Swiftプログラミング言語入門(YouTube)
「Swiftプログラミング言語入門」は伊沢剛さんが公開しているSwiftの学習動画です。Swift の実行に必要なXcodeの環境構築方法なども教えてくれる動画なので、プログラミング経験自体が未経験であってもSwiftを学ぶことができます。
The Swift Programming Language
スウィフト ツアー。Apple公式ガイド(英語)です。
(ブラウザの翻訳ツールの利用する場合には、ソースも翻訳されることに注意)
逆引きSwift
逆引き形式のサンプル集です。iOSフレームワークの解説がメインです。
Udemy(ユーデミー)
世界最大級のオンライン学習サイトUdemy(ユーデミー)が、プログラミング学習にとてもおすすめです。本1冊位の値段(1講座、1,200円〜数千円)で動画を見るだけでなく、実際に手を動かしながら学ぶスタイルなので、実務で使えるスキルが身につきます。
iPhoneアプリ関係の講座を見てみると、
- みんなのiOS講座 ゼロからSwiftで学ぶiPhoneアプリ開発の基礎
- 【初級~中級編】Swiftを使ってTinderのようなiPhoneアプリを開発しよう!【iOS】
- 【3日でできる】はじめてのiOS アプリ開発超入門【iOS 10 ・Swift 3対応】
- iOSを超初級から上級まで完全網羅!知識ゼロからプロのInstagram風画像加工アプリをつくる!
など多数の講座が揃っています。
iPhoneアプリ開発を学べるオススメプログラミングスクール
つづいてSwiftを学習できるおすすめプログラミングスクールを紹介します。
TechAcademy(テックアカデミー):iPhoneアプリコース
TechAcademyのiPhoneアプリコースは一人一人にパーソナルメンターが付くスタイルの学習プログラムです。オンラインで行うため、忙しくて時間がない方でも学習可能ですね。

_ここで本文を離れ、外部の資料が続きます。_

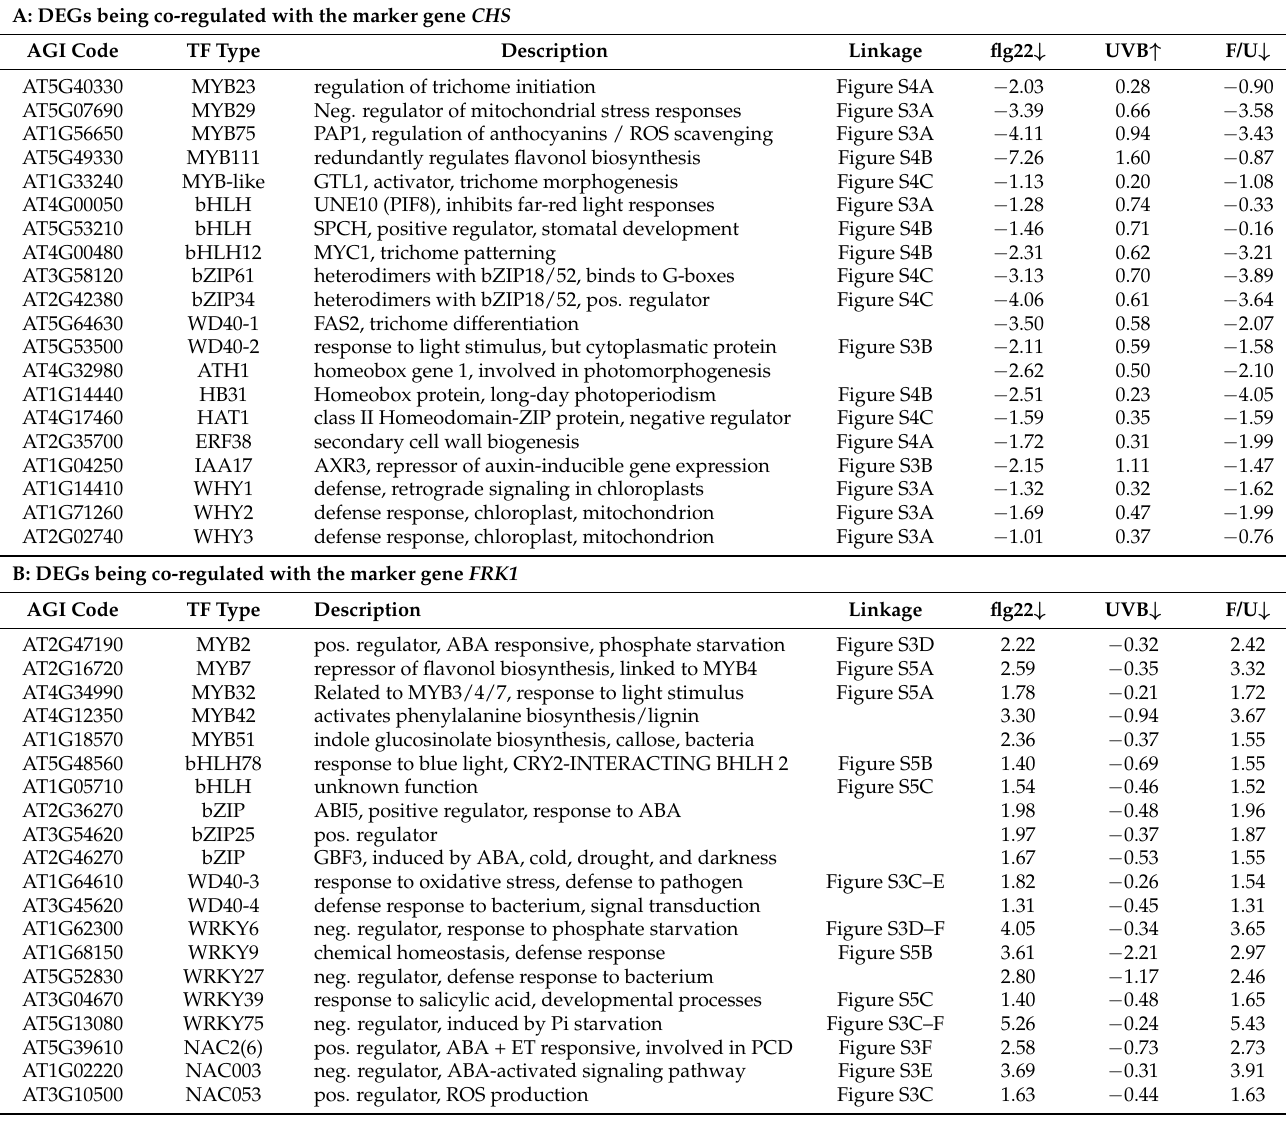
Table 2. Log2-values of top 20 candidate genes potentially involved in crosstalk between UV-B signaling and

iPhoneアプリコースでは横スクロール型アクションゲームアプリやタスク管理アプリなど短期間で計4つのアプリを作り公開します。最終的な公開まで一通り経験することで開発手法が身に付くようになっているのです。
基礎から達成感を持って学べるので独学で一度挫折した人にもオススメできます。
CodeCamp(コードキャンプ):iPhoneアプリコース
CodeCampもオンラインで学習を進めるスタイルです。iPhoneアプリコースでSwiftを利用したアプリ開発が勉強できます。iPhoneアプリのエンジニアとして活躍したい人に向けたSwiftの基礎からのレッスンが魅力的です。最終的にはニュースアプリのようなものも作成できるようになります。
期間は1カ月のプランと6カ月のプランがあるので自分に合った期間で学習するとよいでしょう。
Swift入門にオススメの本
最後にプログラミング初心者でもSwiftを学習することができる、オススメの本を紹介します。
絶対に挫折しないiPhoneアプリ開発「超」入門増補改訂6版
- 著者名:高橋京介【著】
- 価格: ¥2,970(本体¥2,750)
- SBクリエイティブ(2017/11発売)
本書は、これからはじめてiPhoneアプリ開発を学ぼうとしている人にとって少しでも役立つ本であるために、「誰一人、絶対に挫折しない」を命題に、とことんこだわって、とにかく丁寧に解説しています。手順の省略や解説の飛躍も一切ありません。 自信がない人、大歓迎です。ぜひ本書を最後まで読み進めてください! 経験ゼロからでも必ず読み進められ、Swiftとアプリ開発の基本はこの1冊で必ず習得できます!
小学生でもわかるiPhoneアプリのつくり方
- 著者:森巧尚 (著)
- 価格: ¥3,024
- 出版社: 秀和システム
「プログラミングはまったくはじめて」という超初心者でもOK!
いちばんやさしいiPhoneアプリ開発の入門書です。
わかりやすい解説に定評があり、子供向けプログラミング講座の講師としても活躍する著者が、小学生でもわかるようにプログラミングの基礎とiPhoneアプリのつくり方を解説します。
Swiftの始め方
iOSアプリの開発の流れ
0.統合開発環境(IDE) Xcodeのインストール
→App Storeから簡単にインストール可能
1.Xcode プロジェクト作成
2.アプリ基本設計(アプリアイコン、画面遷移、アイコンラベル)
3.画面デザイン
→StoryboadでUIを構築
4.Xcode Playgroundにてプログラミング
→SwiftもしくはObject-Cでコードを記述
5.シミュレーターで動作確認
→XcodeのiOSシミュレーターを起動
6.実機で動作確認
7.アプリ申請
→App Storeにアプリの申請
8.リリース
Playgroundを作成する
Swiftを使って「Hello World」までのコードを書いてみましょう。
Playground って何?
Playgroundは、プログラムを簡単に試すことができる「遊び場」のような機能です。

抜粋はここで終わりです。